--- Begin Records ---
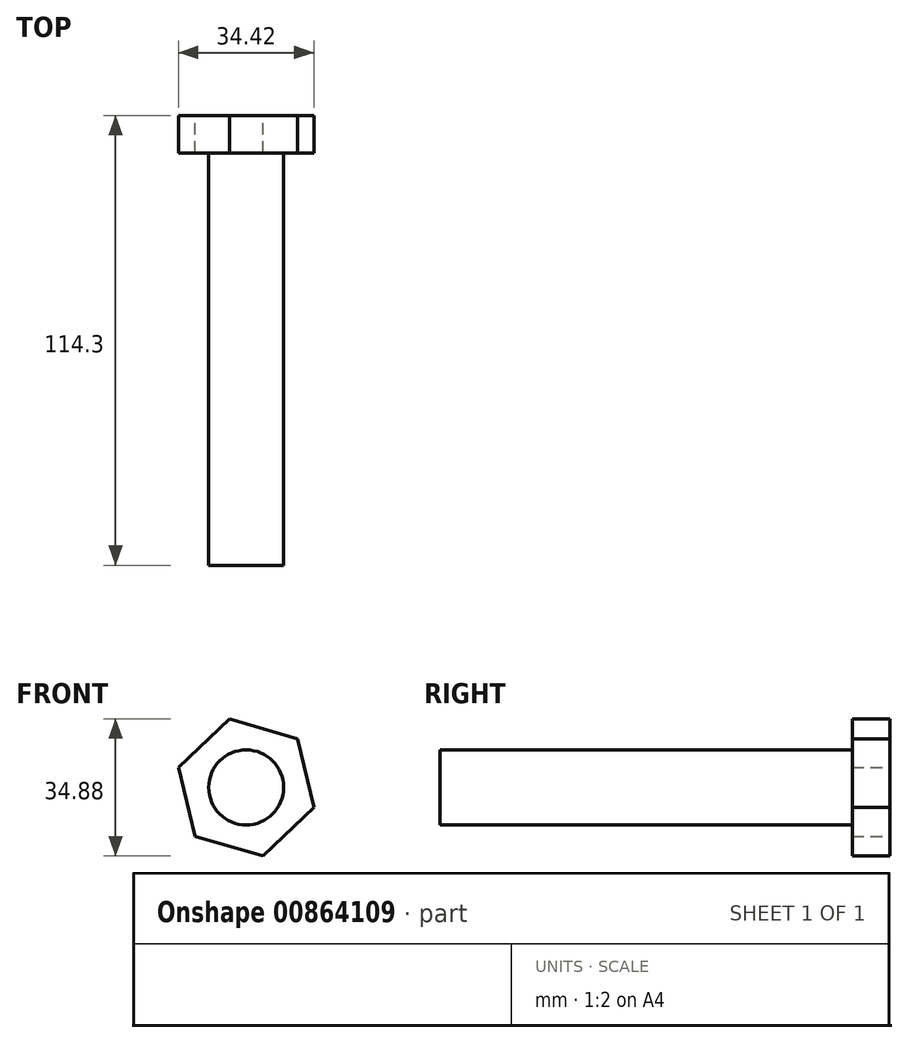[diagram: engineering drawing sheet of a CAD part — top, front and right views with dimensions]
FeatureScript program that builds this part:
annotation { "Feature Type Name" : "Feature", "Feature Type Description" : "" }
export const myFeature = defineFeature(function(context is Context, id is Id, definition is map)
    precondition{}
    {
        {
            var Q0;
            Q0=qCreatedBy(makeId("Front.planeOp"),FACE);
            var sketch = newSketch(context, id + "F0", { "sketchPlane" : qUnion([Q0])});
            skCircle(sketch, "E0", {"center": v(0, 0) * mm, "radius": 9.53 * mm});
            skCircle(sketch, "E1.cCircle", {"center": v(0, 0) * mm, "radius": 15.54 * mm, "construction": true});
            skLineSegment(sketch, "E1.0", {"start": v(-17.21, 5.06) * mm, "end": v(-4.22, 17.44) * mm});
            skLineSegment(sketch, "E1.1", {"start": v(-4.22, 17.44) * mm, "end": v(13, 12.37) * mm});
            skLineSegment(sketch, "E1.2", {"start": v(13, 12.37) * mm, "end": v(17.21, -5.06) * mm});
            skLineSegment(sketch, "E1.3", {"start": v(17.21, -5.06) * mm, "end": v(4.22, -17.44) * mm});
            skLineSegment(sketch, "E1.4", {"start": v(4.22, -17.44) * mm, "end": v(-13, -12.37) * mm});
            skLineSegment(sketch, "E1.5", {"start": v(-13, -12.37) * mm, "end": v(-17.21, 5.06) * mm});
            skPoint(sketch, "E1.0.midPoint", {"position": v(-10.72, 11.25) * mm});
            skSolve(sketch);
        }
        {
            var Q0;
            Q0=makeQuery(id+"F0.imprint","IMPRINT",FACE,{"disambiguationData":[TD([[makeQuery(id+"F0.imprint","IMPRINT",EDGE,{"derivedFrom":sQuery(id+"F0.wireOp",EDGE,"E0")}),-1.0]])]});
            var Q1;
            Q1=makeQuery(id+"F0.imprint","IMPRINT",FACE,{"disambiguationData":[TD([[makeQuery(id+"F0.imprint","IMPRINT",EDGE,{"derivedFrom":sQuery(id+"F0.wireOp",EDGE,"E0")}),1.0]])]});
            extrude(context, id + "F1", {"entities" : qUnion([Q0, Q1]), "depth" : 9.52 * mm, "offsetDistance" : 25.4 * mm});
        }
        {
            var Q0;
            Q0=makeQuery(id+"F0.imprint","IMPRINT",FACE,{"disambiguationData":[TD([[makeQuery(id+"F0.imprint","IMPRINT",EDGE,{"derivedFrom":sQuery(id+"F0.wireOp",EDGE,"E0")}),1.0]])]});
            extrude(context, id + "F2", {"entities" : qUnion([Q0]), "operationType" : NewBodyOperationType.ADD, "depth" : 88.9 * mm, "offsetDistance" : 25.4 * mm});
        }
        {
            var Q0;
            Q0=makeQuery(id+"F2.opExtrude","CAP_FACE",FACE,{"disambiguationData":[OSD([sQuery(id+"F0.wireOp",EDGE,"E0")])],"isStart":false});
            extrude(context, id + "F3", {"entities" : qUnion([Q0]), "operationType" : NewBodyOperationType.ADD, "depth" : 25.4 * mm, "offsetDistance" : 25.4 * mm});
        }
    });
--- End Records ---
The problem
Copy out all of the lines above character for character, but leave out the picture.

Answer to the problem
[diagram: engineering drawing sheet of a CAD part — top, front and right views with dimensions]
FeatureScript program that builds this part:
annotation { "Feature Type Name" : "Feature", "Feature Type Description" : "" }
export const myFeature = defineFeature(function(context is Context, id is Id, definition is map)
    precondition{}
    {
        {
            var Q0;
            Q0=qCreatedBy(makeId("Front.planeOp"),FACE);
            var sketch = newSketch(context, id + "F0", { "sketchPlane" : qUnion([Q0])});
            skCircle(sketch, "E0", {"center": v(0, 0) * mm, "radius": 9.53 * mm});
            skCircle(sketch, "E1.cCircle", {"center": v(0, 0) * mm, "radius": 15.54 * mm, "construction": true});
            skLineSegment(sketch, "E1.0", {"start": v(-17.21, 5.06) * mm, "end": v(-4.22, 17.44) * mm});
            skLineSegment(sketch, "E1.1", {"start": v(-4.22, 17.44) * mm, "end": v(13, 12.37) * mm});
            skLineSegment(sketch, "E1.2", {"start": v(13, 12.37) * mm, "end": v(17.21, -5.06) * mm});
            skLineSegment(sketch, "E1.3", {"start": v(17.21, -5.06) * mm, "end": v(4.22, -17.44) * mm});
            skLineSegment(sketch, "E1.4", {"start": v(4.22, -17.44) * mm, "end": v(-13, -12.37) * mm});
            skLineSegment(sketch, "E1.5", {"start": v(-13, -12.37) * mm, "end": v(-17.21, 5.06) * mm});
            skPoint(sketch, "E1.0.midPoint", {"position": v(-10.72, 11.25) * mm});
            skSolve(sketch);
        }
        {
            var Q0;
            Q0=makeQuery(id+"F0.imprint","IMPRINT",FACE,{"disambiguationData":[TD([[makeQuery(id+"F0.imprint","IMPRINT",EDGE,{"derivedFrom":sQuery(id+"F0.wireOp",EDGE,"E0")}),-1.0]])]});
            var Q1;
            Q1=makeQuery(id+"F0.imprint","IMPRINT",FACE,{"disambiguationData":[TD([[makeQuery(id+"F0.imprint","IMPRINT",EDGE,{"derivedFrom":sQuery(id+"F0.wireOp",EDGE,"E0")}),1.0]])]});
            extrude(context, id + "F1", {"entities" : qUnion([Q0, Q1]), "depth" : 9.52 * mm, "offsetDistance" : 25.4 * mm});
        }
        {
            var Q0;
            Q0=makeQuery(id+"F0.imprint","IMPRINT",FACE,{"disambiguationData":[TD([[makeQuery(id+"F0.imprint","IMPRINT",EDGE,{"derivedFrom":sQuery(id+"F0.wireOp",EDGE,"E0")}),1.0]])]});
            extrude(context, id + "F2", {"entities" : qUnion([Q0]), "operationType" : NewBodyOperationType.ADD, "depth" : 88.9 * mm, "offsetDistance" : 25.4 * mm});
        }
        {
            var Q0;
            Q0=makeQuery(id+"F2.opExtrude","CAP_FACE",FACE,{"disambiguationData":[OSD([sQuery(id+"F0.wireOp",EDGE,"E0")])],"isStart":false});
            extrude(context, id + "F3", {"entities" : qUnion([Q0]), "operationType" : NewBodyOperationType.ADD, "depth" : 25.4 * mm, "offsetDistance" : 25.4 * mm});
        }
    });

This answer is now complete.